Method: Retrospective case note review of data from 20 acute inpatients was carried out and revealed the impact on swallowing.
Results: A total of 80% of patients presented with new-onset dysphagia, 65% required long-term fluid or diet modification and 35% were recommended NBM or risk-feeding. Dysphagia etiologies included poor recovery post-surgery, pre-existing age-related frailty and lack of physiological reserve, and neurogenic comorbidities such as dementia and stroke. Overall, 70% had two or more significant comorbidities. Following SLT dysphagia input, fewer patients were treated for aspiration pneumonia, fewer remained NBM, and 70% were safe for oral intake by discharge.
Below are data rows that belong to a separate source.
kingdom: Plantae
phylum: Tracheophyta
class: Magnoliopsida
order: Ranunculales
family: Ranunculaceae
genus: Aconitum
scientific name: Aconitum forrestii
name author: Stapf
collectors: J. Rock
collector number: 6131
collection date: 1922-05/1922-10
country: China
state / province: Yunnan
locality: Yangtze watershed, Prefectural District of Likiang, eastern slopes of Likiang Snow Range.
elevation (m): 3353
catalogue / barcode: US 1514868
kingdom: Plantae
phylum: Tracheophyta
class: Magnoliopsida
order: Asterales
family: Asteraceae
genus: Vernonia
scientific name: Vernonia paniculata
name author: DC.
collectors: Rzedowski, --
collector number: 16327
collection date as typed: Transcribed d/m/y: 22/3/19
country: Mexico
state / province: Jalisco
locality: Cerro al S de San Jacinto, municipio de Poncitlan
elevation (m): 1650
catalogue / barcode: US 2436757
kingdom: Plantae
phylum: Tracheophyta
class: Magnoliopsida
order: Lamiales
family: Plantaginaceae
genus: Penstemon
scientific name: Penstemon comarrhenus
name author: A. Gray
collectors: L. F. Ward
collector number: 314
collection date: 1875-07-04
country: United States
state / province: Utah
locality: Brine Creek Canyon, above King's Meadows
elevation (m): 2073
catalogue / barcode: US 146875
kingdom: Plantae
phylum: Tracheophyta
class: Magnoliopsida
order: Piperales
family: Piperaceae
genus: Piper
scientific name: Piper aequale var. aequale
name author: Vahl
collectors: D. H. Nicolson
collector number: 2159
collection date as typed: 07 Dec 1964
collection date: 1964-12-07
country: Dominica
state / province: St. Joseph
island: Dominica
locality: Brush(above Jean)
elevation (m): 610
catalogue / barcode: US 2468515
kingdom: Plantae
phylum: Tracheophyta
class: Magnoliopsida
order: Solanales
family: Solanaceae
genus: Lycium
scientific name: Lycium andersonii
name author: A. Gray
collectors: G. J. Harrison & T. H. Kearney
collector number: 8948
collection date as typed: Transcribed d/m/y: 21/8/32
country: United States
Conclusions: This study highlights the importance of SLT intervention on orthopedic wards and the resultant positive impact on outcomes for fractured NOF patients. SLT involvement in the orthopedic MDT has the potential to improve care of patients with fractured NOF, by improving quality of life and reducing dysphagia complications such as aspiration pneumonia and nutrition and hydration compromise, which increase length of hospital stay. Directions for future management include a permanent SLT presence on orthopedic wards, wider use of dysphagia screening tools (EAT-10) on admission, and highlighting the importance of dysphagia and SLT referral and in education for medical and nursing staff in national guidelines.